A friend who owns a commercial bakery gave me a bucket of commercial Invert Syrup.

Anyone know the extract potential of this stuff so I can calculate its contribution to my OG?

cheers,
Colin


----------



## Kai (9/8/05)

A commercial bucket of invert syrup should (hopefully) have the DE (dextrose equivalent) printed on the side. I'm not 100% how it works, but I think the DE is a measure of %w/w. You might be able to base the extract potential on that.


----------



## colinw (9/8/05)

Kai said:


> A commercial bucket of invert syrup should (hopefully) have the DE (dextrose equivalent) printed on the side. I'm not 100% how it works, but I think the DE is a measure of %w/w. You might be able to base the extract potential on that.
> [post="70915"][/post]​


Alas, it is unmarked.
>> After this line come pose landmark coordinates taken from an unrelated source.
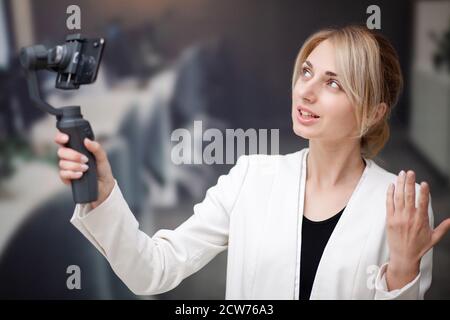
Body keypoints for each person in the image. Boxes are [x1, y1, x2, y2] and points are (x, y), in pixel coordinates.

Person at [54, 25, 450, 299]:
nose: (306, 91)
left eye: (333, 83)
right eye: (307, 72)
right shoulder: (251, 177)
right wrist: (105, 194)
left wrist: (401, 271)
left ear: (373, 112)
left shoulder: (402, 206)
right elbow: (153, 270)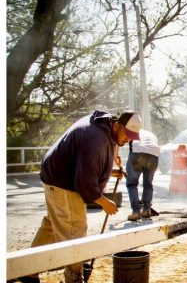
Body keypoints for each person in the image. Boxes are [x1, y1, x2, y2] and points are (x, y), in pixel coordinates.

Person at [22, 110, 139, 283]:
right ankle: (74, 278)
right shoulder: (96, 137)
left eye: (132, 137)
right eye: (127, 135)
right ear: (117, 125)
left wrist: (109, 172)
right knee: (74, 229)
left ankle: (26, 269)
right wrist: (105, 202)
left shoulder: (103, 130)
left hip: (59, 176)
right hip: (63, 182)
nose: (128, 139)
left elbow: (87, 162)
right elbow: (84, 182)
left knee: (54, 225)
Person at [125, 125, 161, 221]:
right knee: (148, 183)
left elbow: (126, 142)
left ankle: (136, 211)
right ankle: (146, 209)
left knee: (132, 183)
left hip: (137, 152)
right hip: (154, 155)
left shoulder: (132, 131)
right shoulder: (151, 135)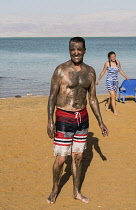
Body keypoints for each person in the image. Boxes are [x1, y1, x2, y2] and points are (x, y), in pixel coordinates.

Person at [47, 37, 109, 204]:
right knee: (61, 158)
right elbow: (52, 96)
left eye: (79, 49)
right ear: (69, 50)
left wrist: (101, 122)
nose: (76, 52)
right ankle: (55, 188)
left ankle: (76, 192)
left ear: (84, 50)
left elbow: (93, 99)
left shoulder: (90, 72)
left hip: (82, 118)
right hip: (63, 118)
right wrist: (50, 121)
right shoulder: (61, 70)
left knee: (78, 156)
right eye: (73, 49)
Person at [96, 51, 129, 115]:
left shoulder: (118, 62)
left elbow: (120, 70)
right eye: (112, 57)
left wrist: (126, 77)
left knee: (113, 95)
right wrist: (98, 80)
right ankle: (115, 111)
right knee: (113, 96)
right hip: (109, 81)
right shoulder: (107, 63)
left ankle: (107, 104)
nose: (113, 58)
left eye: (114, 56)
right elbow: (103, 72)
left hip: (116, 81)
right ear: (109, 57)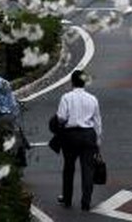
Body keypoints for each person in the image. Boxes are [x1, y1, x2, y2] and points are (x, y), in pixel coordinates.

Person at [55, 69, 102, 211]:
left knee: (69, 167)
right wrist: (98, 140)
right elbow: (97, 122)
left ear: (72, 82)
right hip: (88, 135)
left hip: (70, 135)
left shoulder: (66, 98)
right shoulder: (92, 99)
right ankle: (86, 202)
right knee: (88, 169)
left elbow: (61, 117)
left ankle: (67, 199)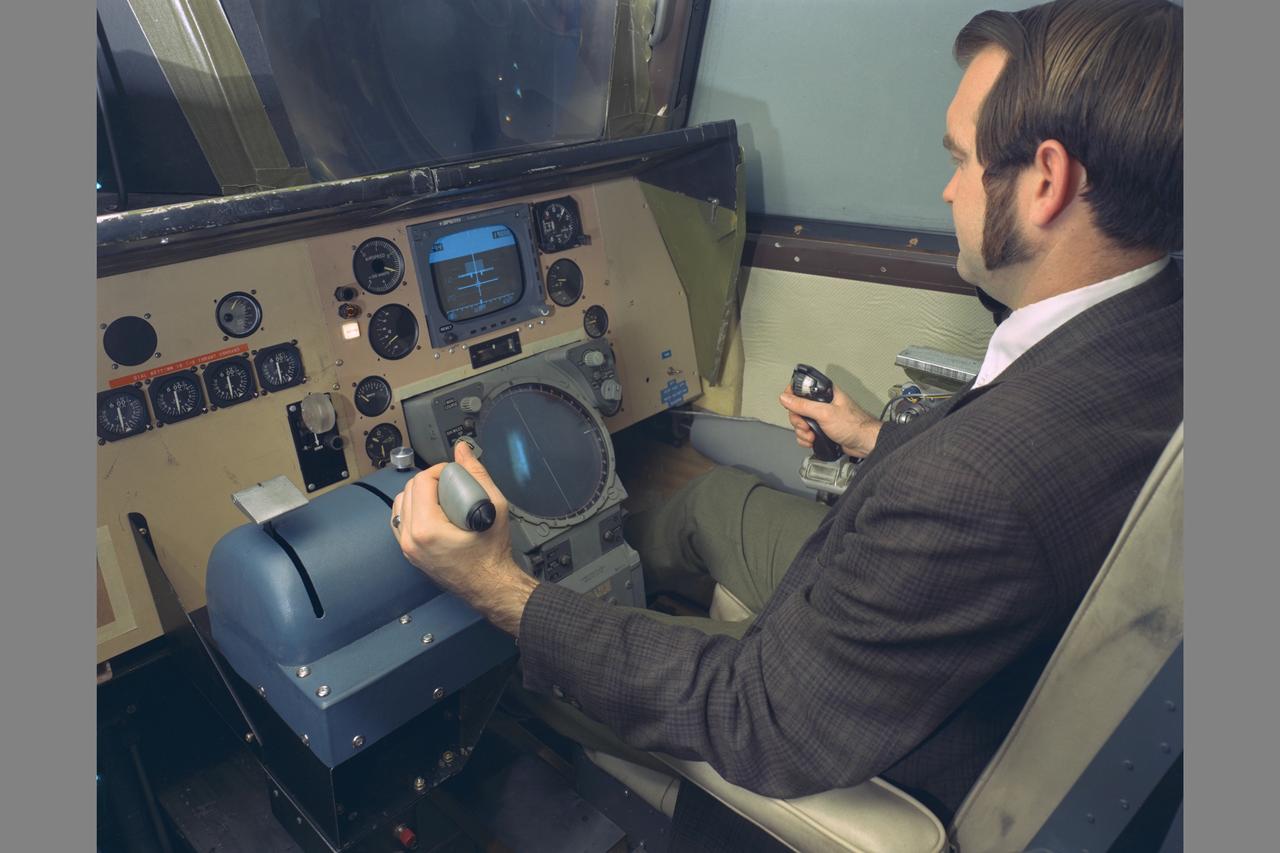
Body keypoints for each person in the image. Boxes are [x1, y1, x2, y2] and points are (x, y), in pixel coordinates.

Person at [389, 0, 1183, 821]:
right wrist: (874, 437)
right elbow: (1000, 457)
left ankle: (556, 661)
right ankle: (617, 588)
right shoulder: (1165, 323)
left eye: (960, 160)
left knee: (535, 665)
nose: (947, 187)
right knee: (710, 499)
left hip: (847, 715)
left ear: (1048, 182)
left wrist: (503, 590)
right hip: (933, 613)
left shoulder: (974, 489)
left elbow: (755, 716)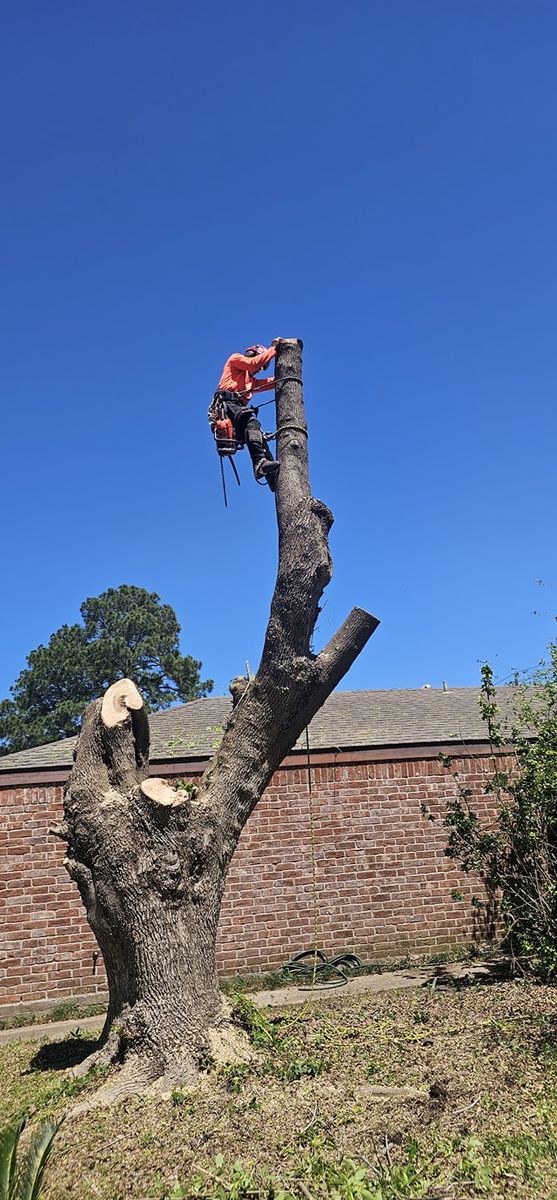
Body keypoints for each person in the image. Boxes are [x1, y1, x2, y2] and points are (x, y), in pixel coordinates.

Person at [210, 340, 281, 489]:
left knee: (257, 437)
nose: (259, 369)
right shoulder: (235, 359)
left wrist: (285, 376)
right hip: (227, 404)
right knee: (251, 421)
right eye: (260, 366)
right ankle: (260, 463)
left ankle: (272, 478)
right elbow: (254, 363)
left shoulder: (251, 382)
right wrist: (274, 348)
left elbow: (270, 383)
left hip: (236, 409)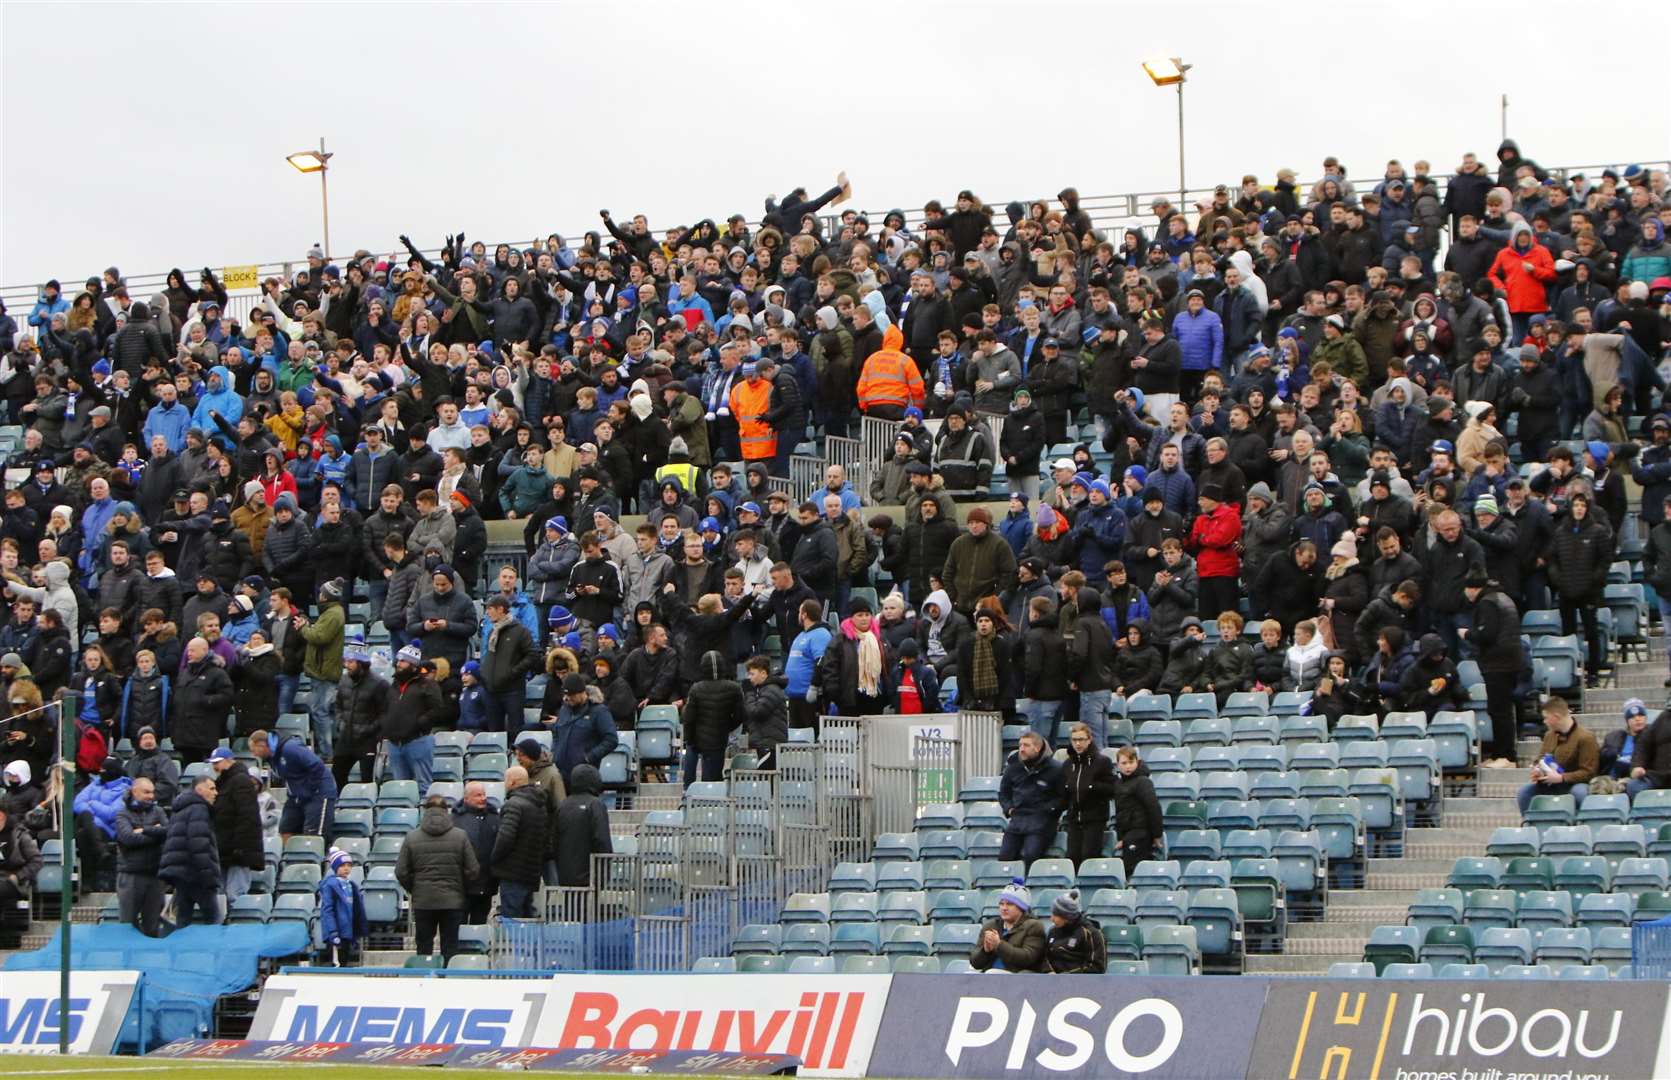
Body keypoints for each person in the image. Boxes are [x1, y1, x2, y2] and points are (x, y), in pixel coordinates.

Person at [396, 795, 479, 961]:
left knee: (424, 948)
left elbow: (401, 871)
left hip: (424, 902)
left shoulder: (412, 837)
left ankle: (424, 981)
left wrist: (415, 888)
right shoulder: (460, 836)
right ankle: (448, 981)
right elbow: (473, 869)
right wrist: (459, 887)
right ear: (446, 811)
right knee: (450, 947)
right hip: (453, 901)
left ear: (425, 810)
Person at [1461, 567, 1523, 768]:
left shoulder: (1487, 603)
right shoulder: (1502, 597)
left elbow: (1487, 634)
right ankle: (1499, 754)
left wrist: (1467, 634)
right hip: (1509, 660)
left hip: (1498, 663)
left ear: (1472, 589)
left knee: (1499, 710)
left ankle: (1507, 756)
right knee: (1500, 709)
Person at [158, 773, 222, 927]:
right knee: (213, 920)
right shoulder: (199, 809)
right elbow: (198, 845)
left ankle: (181, 951)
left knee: (183, 920)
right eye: (212, 789)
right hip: (196, 874)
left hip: (182, 874)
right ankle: (214, 950)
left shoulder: (180, 809)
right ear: (200, 789)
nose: (216, 793)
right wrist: (208, 877)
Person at [248, 728, 337, 840]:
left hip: (318, 793)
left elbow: (317, 766)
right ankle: (289, 856)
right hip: (296, 796)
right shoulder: (272, 757)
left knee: (313, 836)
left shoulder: (290, 748)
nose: (254, 754)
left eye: (253, 750)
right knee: (286, 829)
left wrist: (308, 789)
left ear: (261, 745)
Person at [1518, 698, 1599, 816]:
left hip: (1573, 784)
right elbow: (1540, 759)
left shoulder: (1586, 738)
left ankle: (1583, 825)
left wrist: (1562, 778)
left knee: (1580, 792)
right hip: (1550, 783)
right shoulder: (1548, 736)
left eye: (1546, 718)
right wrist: (1537, 770)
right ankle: (1531, 826)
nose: (1544, 721)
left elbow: (1589, 772)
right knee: (1525, 792)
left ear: (1556, 717)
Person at [997, 730, 1063, 868]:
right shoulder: (1013, 767)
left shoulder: (1055, 769)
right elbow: (1004, 793)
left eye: (1026, 745)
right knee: (1005, 857)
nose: (1021, 749)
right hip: (1017, 819)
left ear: (1037, 748)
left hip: (1042, 822)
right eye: (1020, 745)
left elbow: (1063, 797)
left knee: (1031, 856)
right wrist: (1008, 808)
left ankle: (1027, 887)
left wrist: (1048, 811)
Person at [113, 775, 168, 936]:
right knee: (127, 925)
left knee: (153, 925)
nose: (151, 796)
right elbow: (128, 838)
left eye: (152, 792)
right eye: (146, 792)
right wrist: (154, 832)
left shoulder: (158, 811)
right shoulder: (122, 814)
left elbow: (167, 831)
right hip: (131, 875)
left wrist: (143, 830)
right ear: (134, 792)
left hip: (155, 875)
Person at [208, 746, 264, 903]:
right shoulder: (222, 783)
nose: (214, 767)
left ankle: (239, 927)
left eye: (217, 762)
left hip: (238, 851)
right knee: (221, 897)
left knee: (235, 897)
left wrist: (240, 847)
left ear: (229, 761)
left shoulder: (240, 781)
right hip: (225, 849)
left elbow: (248, 817)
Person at [385, 644, 443, 791]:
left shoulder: (427, 684)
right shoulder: (393, 686)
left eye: (403, 661)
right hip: (394, 744)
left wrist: (420, 723)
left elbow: (437, 709)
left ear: (413, 664)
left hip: (418, 741)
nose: (399, 664)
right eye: (398, 661)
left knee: (423, 787)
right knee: (400, 788)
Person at [682, 650, 743, 786]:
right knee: (712, 782)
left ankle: (687, 793)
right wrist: (726, 727)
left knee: (691, 768)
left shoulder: (696, 688)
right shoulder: (734, 688)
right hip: (718, 740)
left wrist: (689, 738)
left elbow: (688, 717)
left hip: (697, 739)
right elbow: (740, 715)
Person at [1060, 723, 1117, 870]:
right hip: (1074, 818)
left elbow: (1113, 788)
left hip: (1094, 818)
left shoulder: (1102, 762)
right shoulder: (1068, 764)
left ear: (1089, 739)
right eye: (1074, 740)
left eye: (1081, 739)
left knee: (1088, 857)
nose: (1077, 743)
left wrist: (1092, 787)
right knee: (1072, 857)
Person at [493, 764, 547, 918]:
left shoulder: (513, 805)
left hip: (512, 873)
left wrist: (494, 859)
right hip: (530, 872)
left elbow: (505, 838)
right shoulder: (539, 804)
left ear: (511, 782)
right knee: (526, 920)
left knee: (512, 923)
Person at [548, 673, 619, 787]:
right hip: (561, 774)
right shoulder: (564, 709)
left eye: (571, 695)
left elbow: (611, 740)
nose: (567, 698)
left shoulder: (599, 711)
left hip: (584, 776)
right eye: (565, 695)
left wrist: (589, 757)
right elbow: (556, 733)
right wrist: (555, 753)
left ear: (582, 693)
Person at [968, 877, 1048, 973]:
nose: (1004, 908)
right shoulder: (991, 926)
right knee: (968, 975)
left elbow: (1028, 958)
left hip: (1017, 978)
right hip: (990, 975)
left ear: (1021, 908)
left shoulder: (1034, 926)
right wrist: (985, 951)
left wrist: (999, 945)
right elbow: (975, 963)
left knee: (992, 973)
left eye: (1009, 904)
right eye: (1001, 904)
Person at [554, 764, 614, 888]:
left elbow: (554, 839)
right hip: (590, 875)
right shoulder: (595, 804)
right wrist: (603, 874)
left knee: (570, 906)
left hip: (565, 875)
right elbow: (602, 840)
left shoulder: (563, 805)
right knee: (589, 907)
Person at [451, 781, 500, 924]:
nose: (483, 798)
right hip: (462, 886)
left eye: (484, 794)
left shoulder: (494, 818)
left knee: (480, 924)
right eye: (478, 795)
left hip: (487, 883)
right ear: (466, 798)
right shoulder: (455, 820)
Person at [1111, 746, 1164, 877]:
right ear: (1118, 765)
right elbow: (1120, 812)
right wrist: (1121, 837)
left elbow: (1154, 807)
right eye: (1124, 763)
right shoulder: (1119, 784)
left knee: (1135, 871)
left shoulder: (1143, 782)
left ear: (1137, 762)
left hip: (1141, 832)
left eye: (1131, 762)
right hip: (1128, 834)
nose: (1128, 766)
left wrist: (1156, 835)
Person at [316, 848, 367, 967]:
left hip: (347, 933)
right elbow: (327, 911)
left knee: (344, 962)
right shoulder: (330, 885)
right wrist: (333, 932)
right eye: (342, 865)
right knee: (337, 965)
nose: (346, 868)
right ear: (335, 867)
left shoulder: (351, 885)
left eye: (349, 865)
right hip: (337, 933)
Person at [739, 656, 788, 769]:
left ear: (763, 673)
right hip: (765, 742)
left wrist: (749, 694)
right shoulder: (763, 690)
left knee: (768, 781)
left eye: (752, 674)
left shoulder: (771, 690)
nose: (749, 678)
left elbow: (757, 712)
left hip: (769, 744)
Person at [1044, 891, 1107, 975]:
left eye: (1055, 915)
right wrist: (1048, 971)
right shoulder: (1053, 931)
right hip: (1049, 981)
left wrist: (1067, 976)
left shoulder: (1091, 934)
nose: (1051, 919)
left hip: (1078, 984)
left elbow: (1096, 967)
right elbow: (1044, 957)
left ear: (1066, 916)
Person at [1601, 699, 1651, 781]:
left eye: (1641, 715)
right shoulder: (1613, 737)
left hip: (1639, 778)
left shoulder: (1653, 736)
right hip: (1615, 777)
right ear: (1627, 720)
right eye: (1632, 717)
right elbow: (1603, 764)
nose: (1637, 719)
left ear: (1645, 718)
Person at [1628, 705, 1671, 797]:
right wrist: (1637, 766)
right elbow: (1643, 744)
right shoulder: (1663, 718)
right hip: (1660, 775)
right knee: (1634, 786)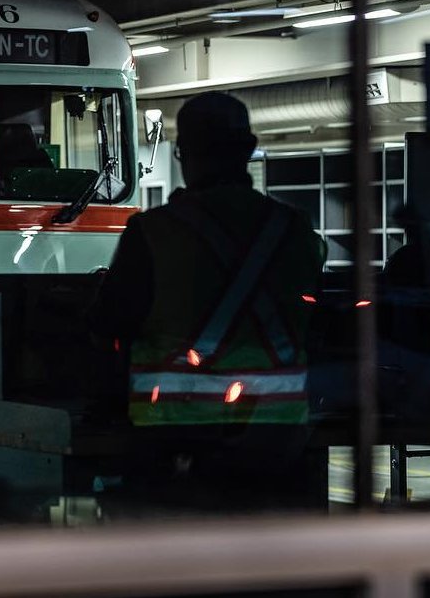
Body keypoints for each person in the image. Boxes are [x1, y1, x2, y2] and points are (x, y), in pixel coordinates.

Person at [88, 91, 326, 510]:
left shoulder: (153, 232)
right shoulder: (295, 231)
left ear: (183, 154)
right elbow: (315, 315)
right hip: (277, 436)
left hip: (175, 439)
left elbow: (108, 325)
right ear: (249, 150)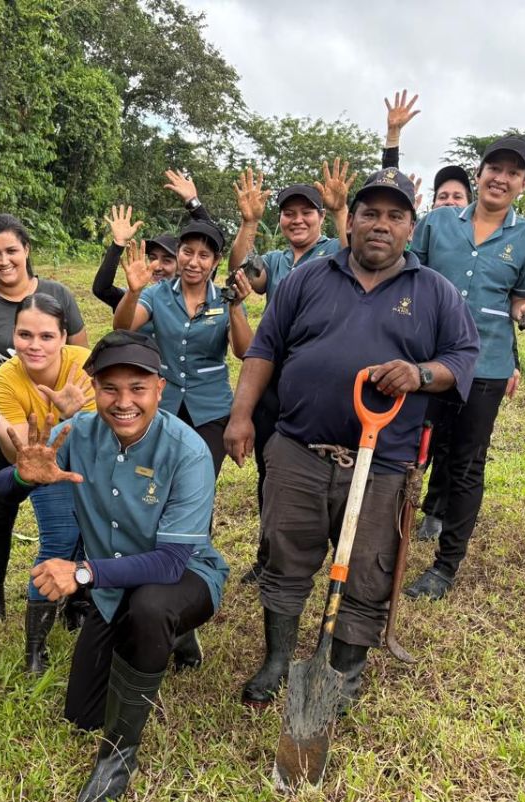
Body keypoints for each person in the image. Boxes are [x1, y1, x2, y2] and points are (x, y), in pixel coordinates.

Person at [224, 169, 479, 708]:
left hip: (384, 459)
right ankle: (276, 659)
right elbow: (264, 349)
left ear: (412, 226)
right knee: (284, 555)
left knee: (366, 569)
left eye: (394, 215)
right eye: (370, 213)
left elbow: (461, 359)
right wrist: (241, 416)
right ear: (352, 221)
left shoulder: (434, 291)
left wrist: (420, 374)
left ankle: (343, 670)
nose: (380, 225)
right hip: (297, 449)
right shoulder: (306, 279)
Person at [0, 331, 228, 802]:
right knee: (81, 712)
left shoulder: (188, 452)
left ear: (159, 389)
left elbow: (169, 562)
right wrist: (21, 475)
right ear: (93, 387)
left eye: (137, 388)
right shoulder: (76, 431)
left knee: (150, 608)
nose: (123, 402)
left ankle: (118, 755)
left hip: (183, 576)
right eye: (110, 388)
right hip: (109, 584)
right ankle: (172, 639)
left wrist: (80, 574)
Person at [403, 136, 525, 601]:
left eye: (514, 172)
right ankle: (389, 542)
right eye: (495, 167)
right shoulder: (435, 223)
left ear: (524, 184)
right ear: (479, 173)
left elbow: (521, 299)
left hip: (487, 365)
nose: (502, 177)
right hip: (427, 362)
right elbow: (412, 277)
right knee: (409, 454)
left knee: (467, 463)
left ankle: (444, 566)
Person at [0, 293, 95, 673]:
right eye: (25, 335)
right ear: (14, 336)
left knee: (97, 538)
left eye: (46, 336)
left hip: (95, 466)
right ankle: (34, 651)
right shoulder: (7, 378)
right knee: (59, 540)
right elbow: (21, 460)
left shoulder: (84, 366)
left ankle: (81, 603)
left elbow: (108, 432)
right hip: (46, 468)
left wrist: (71, 419)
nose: (34, 345)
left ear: (64, 337)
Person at [0, 214, 88, 626]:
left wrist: (74, 408)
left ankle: (78, 596)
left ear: (26, 250)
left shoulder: (58, 294)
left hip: (65, 426)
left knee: (78, 509)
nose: (3, 260)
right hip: (6, 415)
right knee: (1, 506)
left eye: (11, 250)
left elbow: (83, 359)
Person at [228, 156, 355, 584]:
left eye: (307, 212)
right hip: (273, 376)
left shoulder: (336, 252)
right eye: (289, 212)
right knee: (271, 469)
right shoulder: (278, 261)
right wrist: (248, 225)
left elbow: (357, 248)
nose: (297, 219)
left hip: (321, 379)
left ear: (320, 216)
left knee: (326, 470)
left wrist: (342, 212)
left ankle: (338, 555)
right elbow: (242, 271)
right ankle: (269, 554)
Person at [112, 220, 252, 477]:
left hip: (211, 411)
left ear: (216, 260)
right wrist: (133, 292)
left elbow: (243, 351)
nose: (194, 262)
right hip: (164, 406)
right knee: (156, 482)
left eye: (204, 255)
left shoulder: (226, 298)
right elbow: (123, 327)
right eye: (187, 252)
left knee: (200, 484)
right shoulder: (157, 294)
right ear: (178, 252)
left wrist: (235, 309)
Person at [91, 170, 217, 311]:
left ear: (180, 265)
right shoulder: (138, 297)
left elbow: (212, 241)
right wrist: (118, 244)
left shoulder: (196, 297)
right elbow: (101, 289)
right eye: (152, 258)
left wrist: (193, 203)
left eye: (167, 260)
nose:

I think he transferred it into another container.


----------



## wessmith (9/8/05)

Kai, go with the same index as sugar

Wes


----------



## AndrewQLD (9/8/05)

> colinw Posted Today, 05:14 PM
> A friend who owns a commercial bakery gave me a bucket of commercial Invert Syrup.
> 
> Anyone know the extract potential of this stuff so I can calculate its contribution to my OG?
> ...


Invert sugar has a yield potential of 1.046 as Wes pointed out, the same as normal sugar.

cheers
Andrew


----------